What are SDTM supplemental qualifiers?
Another blog on the 9 SDTM mapping scenarios you need to know ended on the cliffhanger of the supplemental qualifier! These are variables in non-CDISC datasets that cannot be mapped to a variable that matches the SDTM standard. If you’re interested in learning more about SDTM, you can read our blog post All you need to know about SDTM.
The SDTM has a rule that new variables cannot be added to a data domain. If a user has additional data for a domain, which cannot be entered into the domain using the standard variables, then a supplemental qualifier dataset must be used. This is a separate dataset from the “parent” domain in question, and it has a vertical structure that allows the user to add supplemental data in a “variable name – variable value” format.
Here is an SDTM dataset, DM (Demographics):
So, in DM we have the standard SDTM data:
- STUDYID – this is the Study ID
- DOMAIN – the dataset domain code
- USUBJID – the unique subject identifier
- AGE, SEX, RACE – the patient’s age, sex and race
And in addition, we have two variables that aren’t included in the SDTM – ITTFL and PPROTFL. These are the population flags Intent to Treat and Per Protocol.
In this instance, we create a supplemental qualifier dataset, SUPPDM, which is shown below. The naming convention for supplemental qualifier datasets must be adhered to. It will always begin with “SUPP” and is followed by two characters that represent the SDTM domain they were created for. So, as in this example, the supplemental qualifier for DM is SUPPDM. Creating a supplemental qualifier dataset for the domain EX (exposure) would result in SUPPEX.
Each supplemental qualifier dataset contains 10 variables. Variables in a supplemental qualifier domain are either “required” or “expected”. There are five key variables that reference a specific record in its parent domain and five Q-variables that contain the supplemental data itself.
The key variables are:
- STUDYID – this is the Study ID
- RDOMAIN – Related domain
- USUBJID – The unique subject identifier
- IDVAR – Variable which identifies the related records (usually the Sequence variable)
- IDVARVAL – The value of IDVAR (in SUPPDM, IDVAR and IDVARVAL are blank – the SDTM dataset DM contains only one observation per subject and USUBJID is sufficient enough to reference the records)
The supplemental data is:
- QNAM – The variable name
- QLABEL – The variable label
- QVAL – The data value
- QORIG – The origin (CRF/derived, etc.)
- QEVAL – The evaluator
Each domain that has non-SDTM standard variables needs a supplemental qualifier dataset.
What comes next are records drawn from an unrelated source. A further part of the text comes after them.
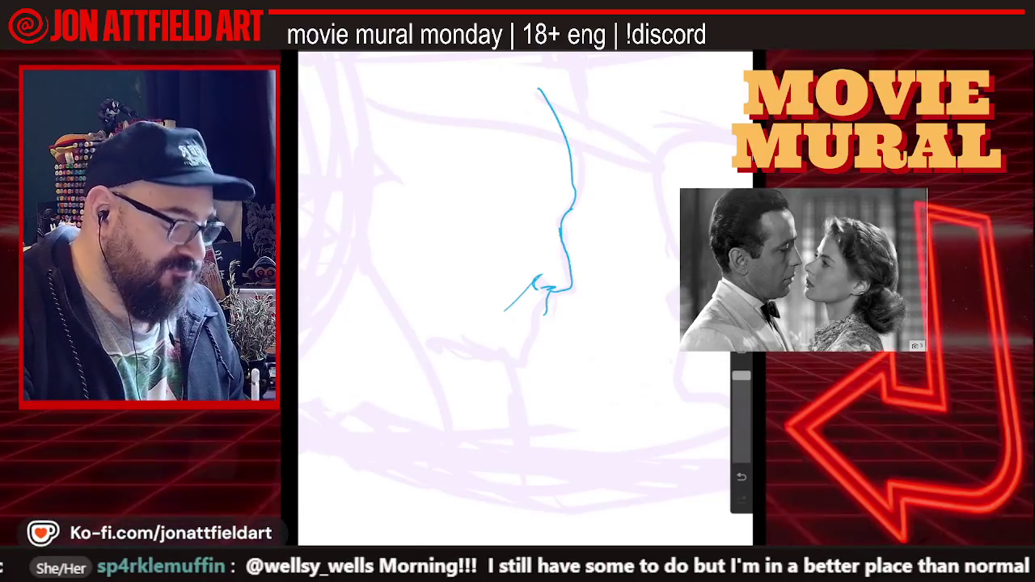
drag(549, 314, 530, 320)
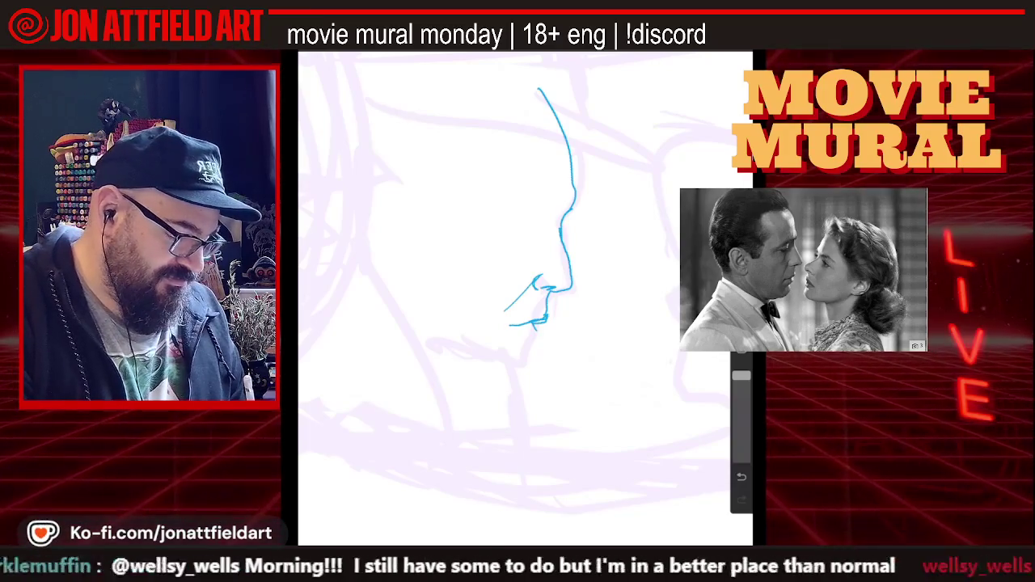
drag(538, 330, 528, 343)
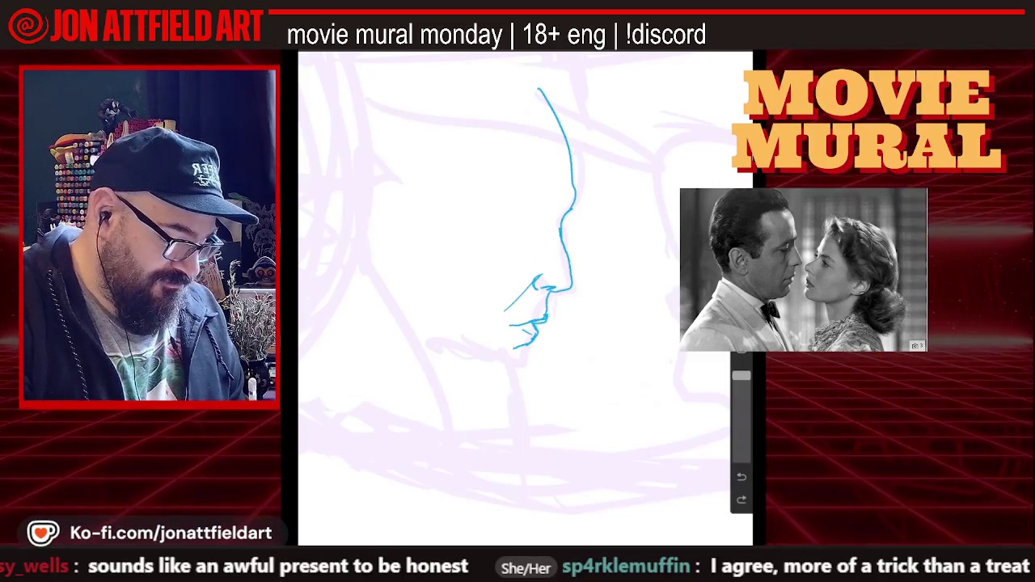
mouse_move(518, 345)
mouse_down()
mouse_move(507, 353)
mouse_move(522, 365)
mouse_up()
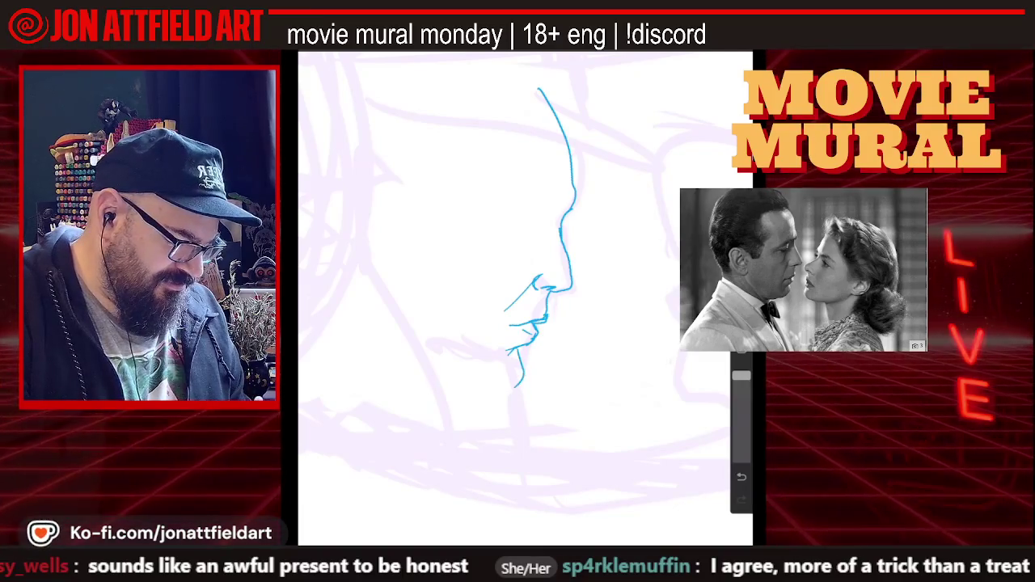
scroll(525, 299, down, 2)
So, if there are 10 datasets that contain non-SDTM standard variables, 10 supplemental qualifier datasets would be created.
In the course of researching this blog, I stumbled upon the code list for reporting the race of a patient and noticed that the NCI preferred terms only included American Indian or Alaska Native, Asian, African American, Native Hawaiian or Other Pacific Islander, or White.
So what happens in a situation where a patient is, say, Australian Aborigine. The SDTM Implementation Guide answers this question perfectly with the following example.
DM Example 3 – Multiple Race Choices
In this example, the subject is permitted to check all applicable races.
Row 1 (DM) and Row 1 (SUPPDM): Subject 001 checked “Other, Specify” and entered “Brazilian” as race.
Row 2 (DM) and Row 2, 3, 4, 5 (SUPPDM): Subject 002 checked 3 races, including an “Other, Specify” value. The 3 values are reported in SUPPDM using QNAM values RACE1 – RACE3. The specified information describing other race is submitted in the same manner as to subject 001.
Row 3 (DM): Subject 003 refused to provide information on race.
Row 4 (DM): Subject 004 checked “Asian” as their only race.
In the SDTM dataset dm.xpt, we see the demographics of Patients 001 – 004.
Here, Patient 001 chose “Other”. Because his specified race cannot be matched to SDTM, a supplemental qualifier is created where the additional data is stored. So we can see from suppdm.xpt that the patient has specified “Brazilian”.
Patient 002 has a much more diverse background. They ticked “Black or African American,” “American Indian or Alaska Native,” and “Other”. And in the “Other” field, they have specified “Aborigine”.
Patient 003 has not answered the question, and Patient 004 has chosen the SDTM-compliant “Asian,” so their information is not included in the supplemental qualifier.
Creating SUPPQUAL datasets can be challenging and time-consuming. But, if you have datasets containing variables that cannot be mapped to standard SDTM variables and want to make them SDTM-compliant, it’s completely necessary!